Agent Infrastructure Specifications

To ensure consistent performance for sensitive data scans, we recommend running the Data Sensitivity Module on a dedicated AWS c7i.2xlarge instance (8 vCPU, 16 GiB RAM).

Dedicated vs. Shared Deployment

Preferred: Deploy on a dedicated instance to isolate SDS workloads from other Bigeye agents.
Supported: The SDS agent can run alongside other agents (e.g., Cross-Source Agent or Data Source Agent), provided sufficient CPU and memory are reserved to prevent resource contention.

Sensitive data scans are CPU- and memory-intensive, particularly when ML detectors are enabled. Resource isolation improves scan predictability and throughput.

Required Containers

The Data Sensitivity Module requires two container images:

sds-agent
sds

Both containers must be deployed together to support scan execution.

Resource Allocation

Each container should be allocated:

8 vCPU
16 GB memory

If running both containers on the same instance, ensure the host has sufficient total capacity (minimum 16 vCPU / 32 GB RAM if not oversubscribing).

Networking Requirements

The sds-agent container communicates with the sds container via HTTP on: localhost:5001

This port is configurable if required.

Deployment Requirement

The two containers must:

Run within the same network namespace
Be deployed in the same ECS task definition (if using ECS)
Or share the same Docker network (if using Docker directly)

If deployed in separate tasks or network namespaces, localhost communication will fail.

Setting Up the Agent

Follow the standard Bigeye agent setup instructions:

Agent Installation Guide

To simplify installation, you may use:

Bigeye Agent CLI Tool

The CLI can provision and configure the SDS components as part of the agent installation workflow.
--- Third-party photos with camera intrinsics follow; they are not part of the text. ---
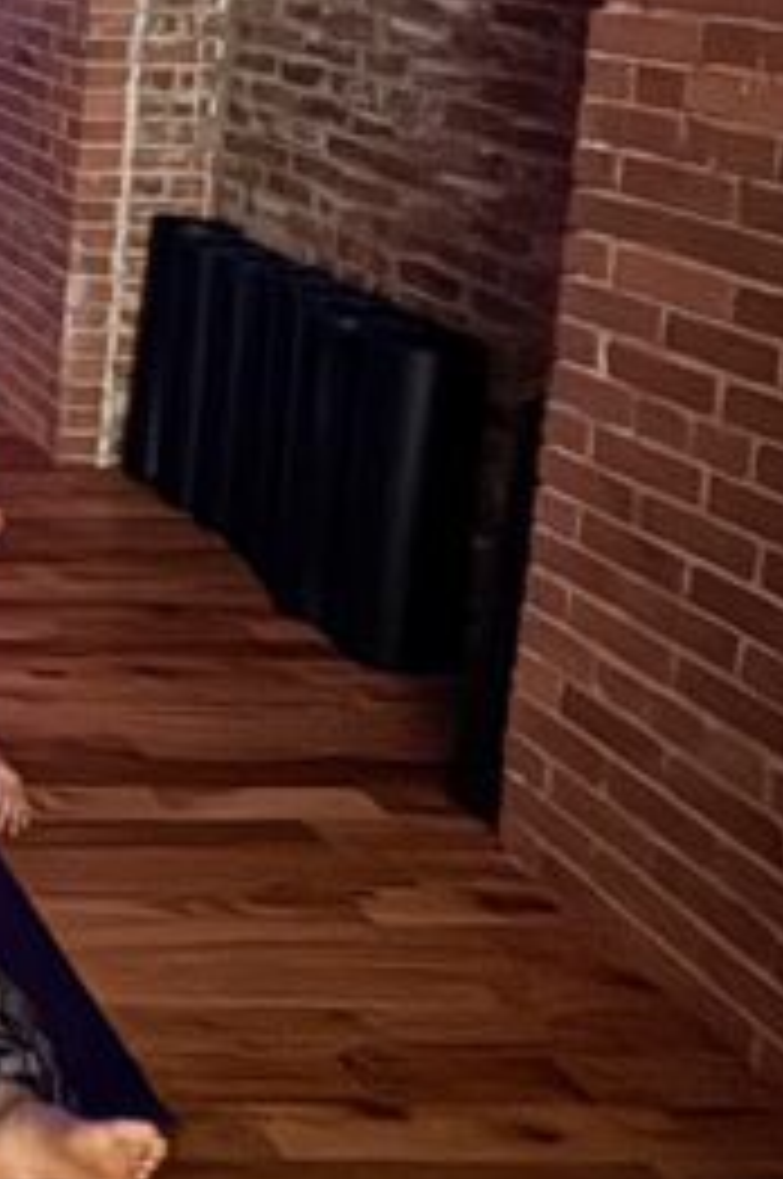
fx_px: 1864
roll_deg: +0.1
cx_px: -706
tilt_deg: -10.3
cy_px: 158
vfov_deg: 33.5
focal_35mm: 57
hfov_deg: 17.9
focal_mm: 2.22
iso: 2000
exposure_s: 1/13
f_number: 2.2
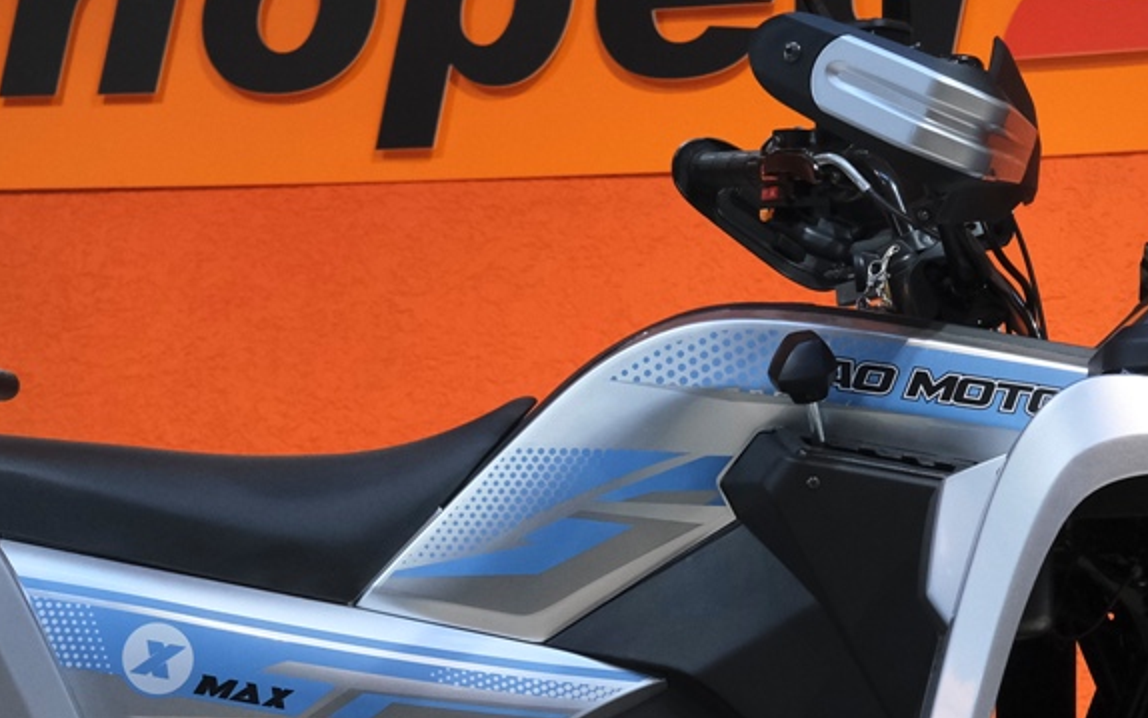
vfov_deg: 9.0
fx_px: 4537
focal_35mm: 145
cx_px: 526
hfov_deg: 14.4
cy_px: 549
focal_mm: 34.2
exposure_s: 1/125
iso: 1600
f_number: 4
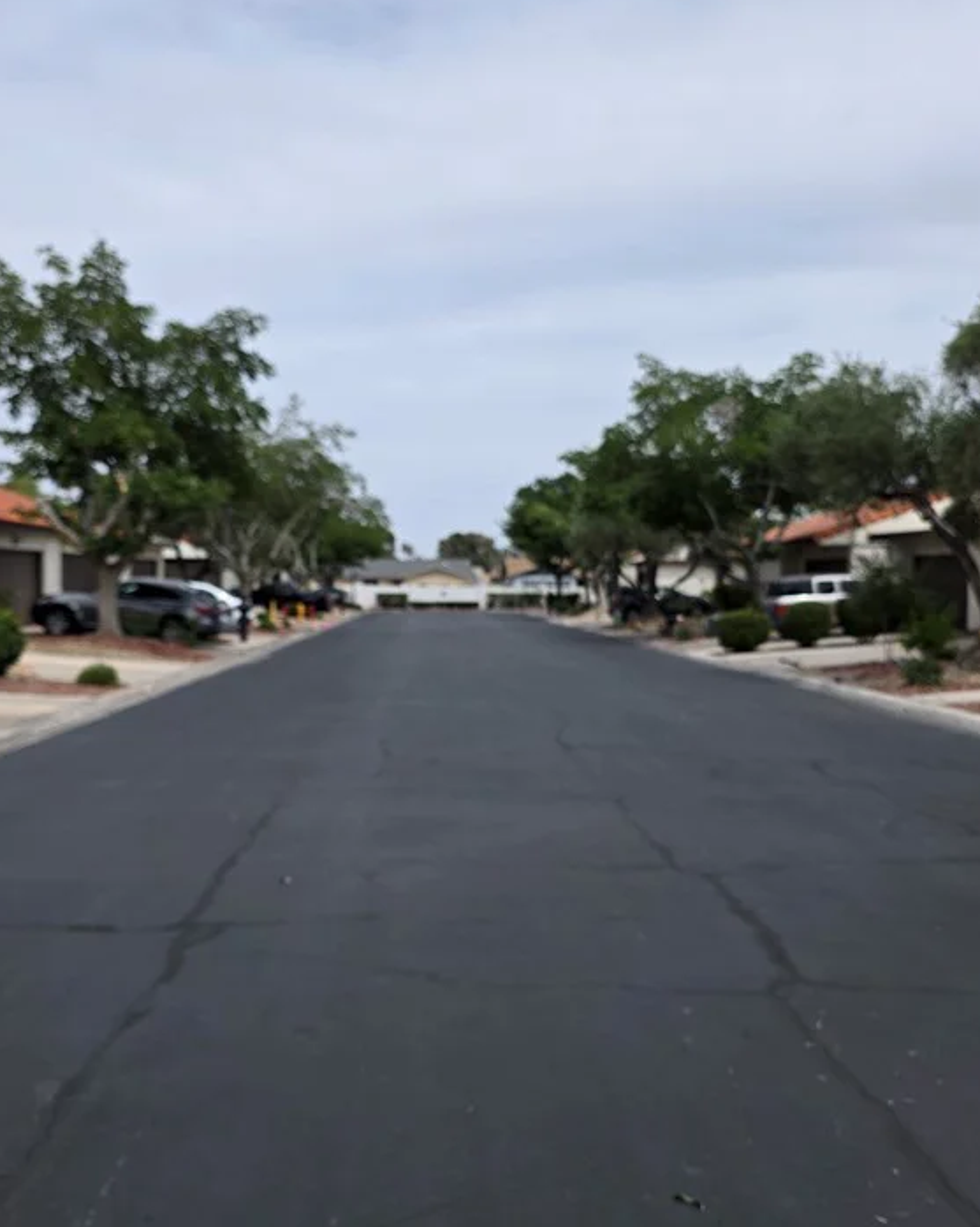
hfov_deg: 44.5
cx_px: 443
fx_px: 1197
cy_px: 607
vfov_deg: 54.2
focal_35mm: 33
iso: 50
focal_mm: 6.3
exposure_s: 1/7944
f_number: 1.7
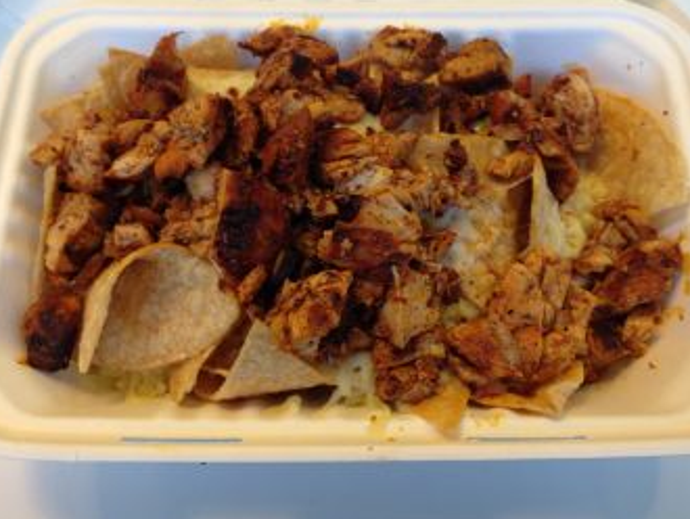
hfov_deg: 46.8
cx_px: 343
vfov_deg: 35.9
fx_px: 798
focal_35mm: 40
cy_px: 222
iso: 50
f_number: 2.4
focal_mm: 4.13
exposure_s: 1/20
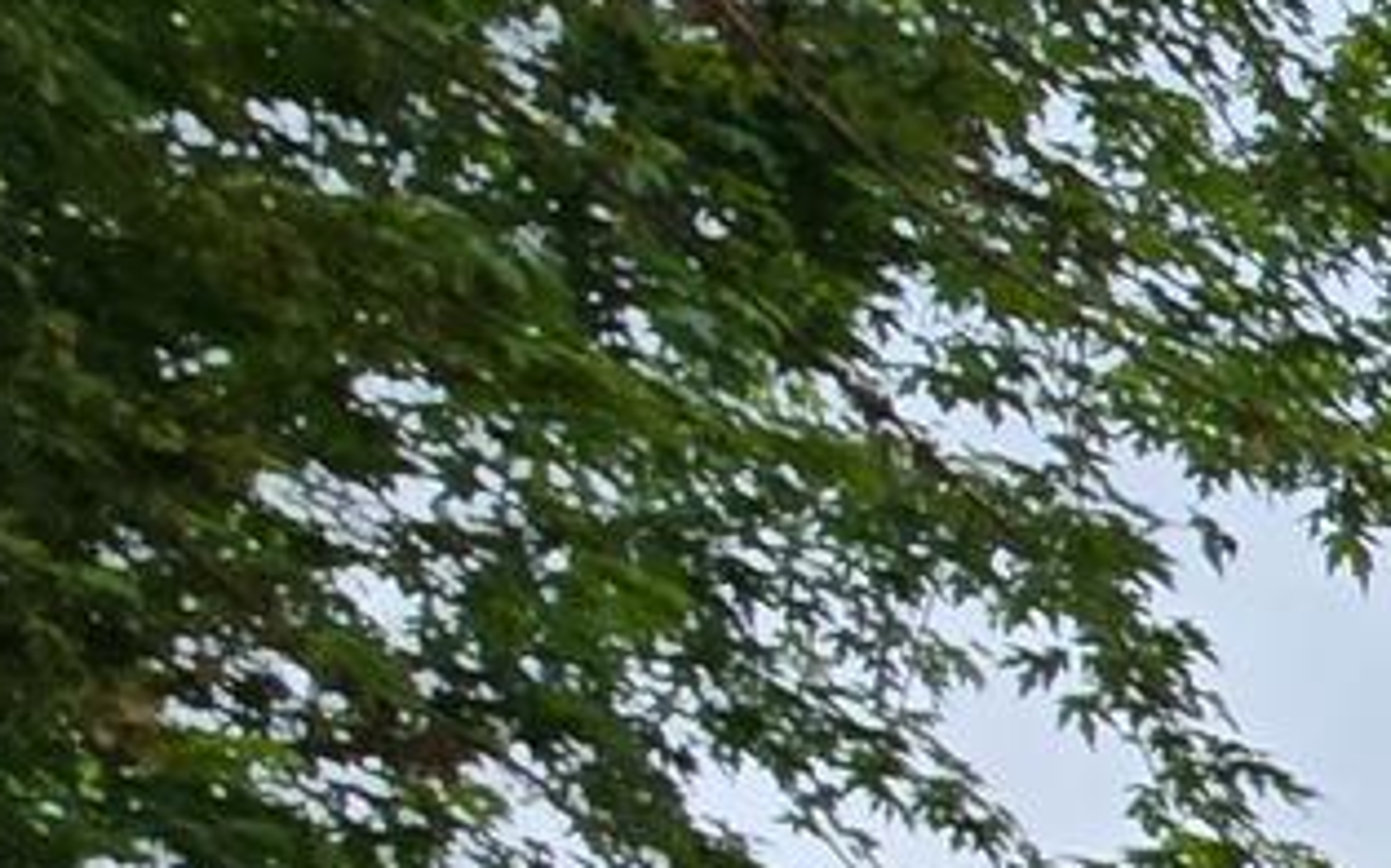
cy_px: 1674
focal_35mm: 90
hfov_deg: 12.1
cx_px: 4018
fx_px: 3411
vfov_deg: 12.8
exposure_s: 1/2000
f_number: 2.2
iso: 50
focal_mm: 2.2
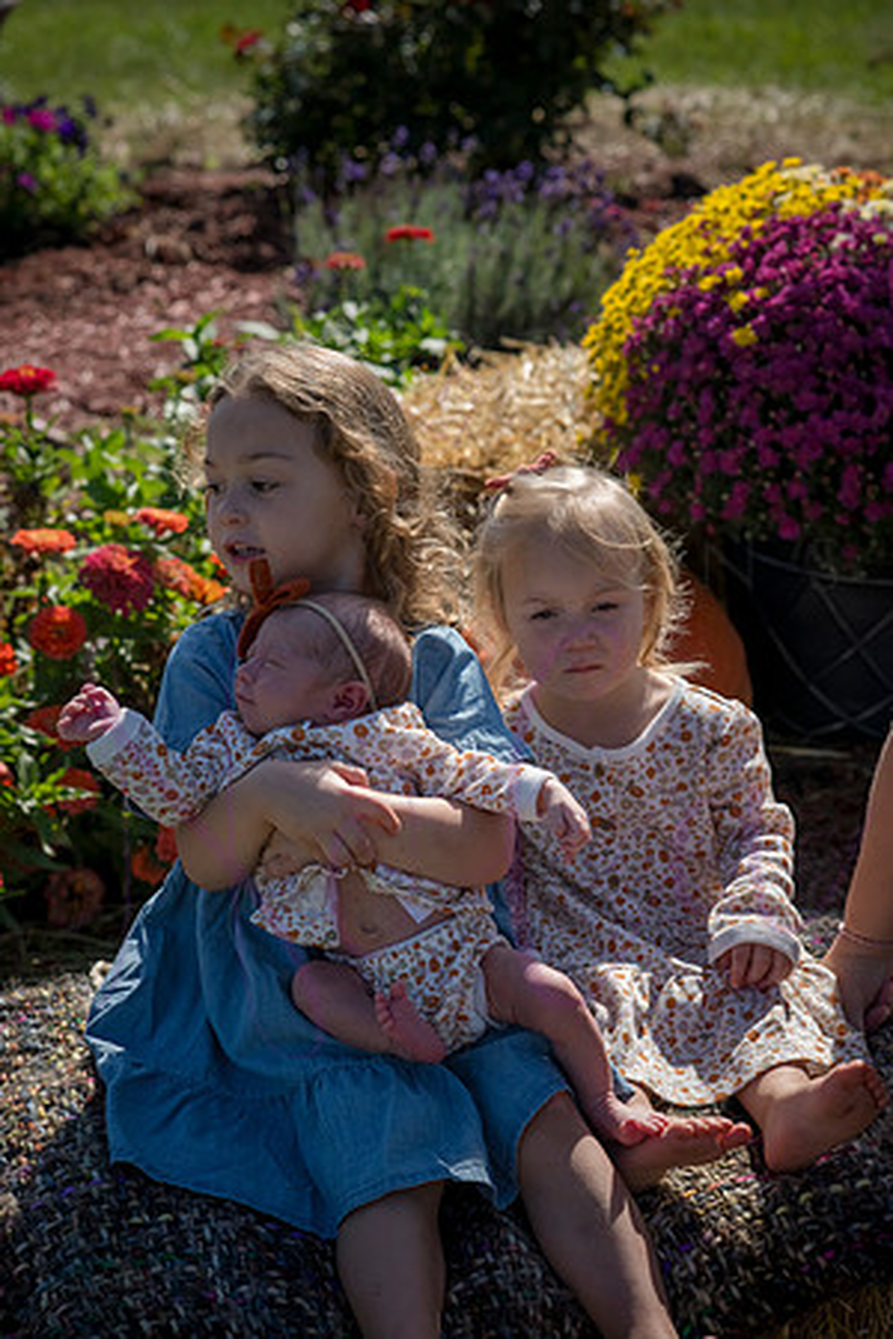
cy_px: 670
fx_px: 3162
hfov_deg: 16.1
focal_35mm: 85
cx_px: 446
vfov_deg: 23.9
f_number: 7.1
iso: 400
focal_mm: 85
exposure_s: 1/1250
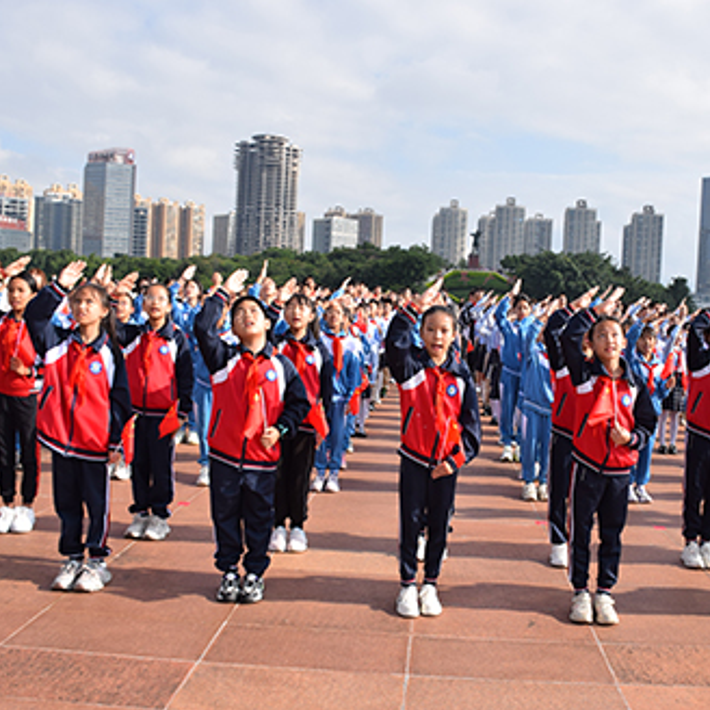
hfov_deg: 46.9
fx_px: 812
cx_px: 431
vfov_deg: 47.2
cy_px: 354
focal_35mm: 35
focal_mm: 18
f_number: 6.3
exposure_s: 1/1600
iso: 400
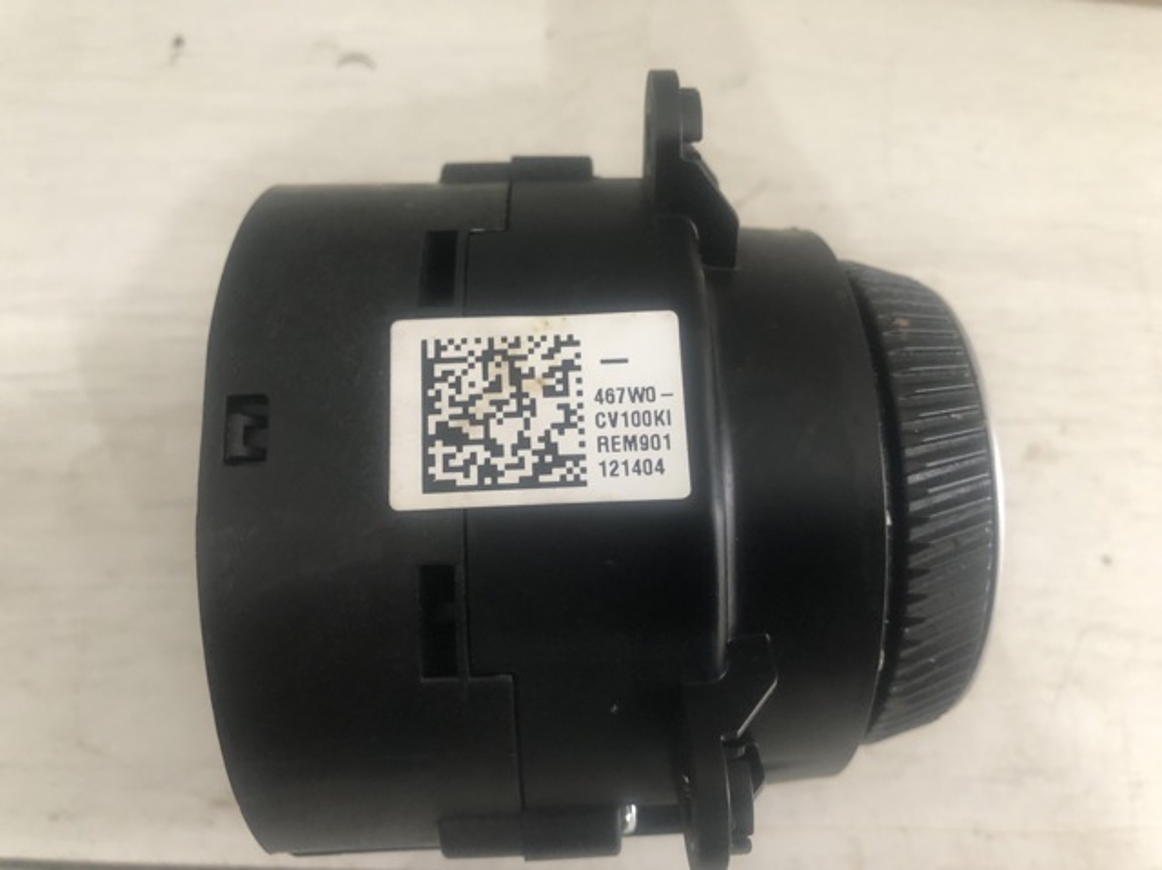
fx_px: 939
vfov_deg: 49.7
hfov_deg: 63.5
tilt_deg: -75.7
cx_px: 581
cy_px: 435
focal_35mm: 28
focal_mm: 3.99
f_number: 1.8
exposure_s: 1/13
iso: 100
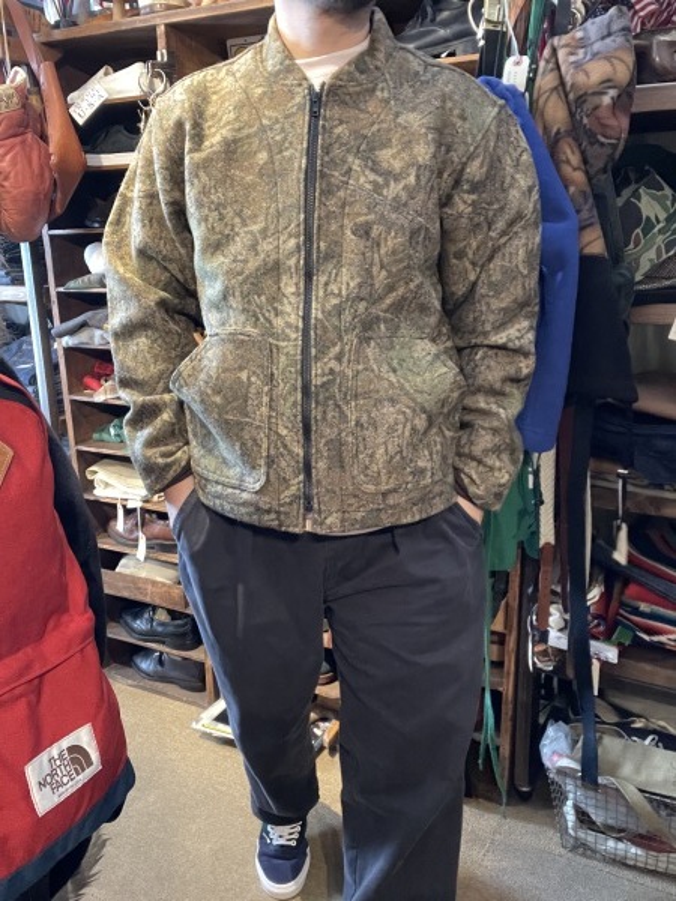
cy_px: 450
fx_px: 781
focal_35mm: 30
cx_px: 338
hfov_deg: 46.8
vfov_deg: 60.0
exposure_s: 1/20
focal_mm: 2.71
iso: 640
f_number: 2.2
Operational Considerations (Recommended for Enterprise Deployments)

Ensure outbound TLS connectivity to Bigeye infrastructure is allowed.
Confirm IAM roles/service accounts follow least-privilege principles.
Monitor CPU and memory utilization during initial scans to validate sizing.
For high-volume environments, consider horizontal scaling across multiple agent instances.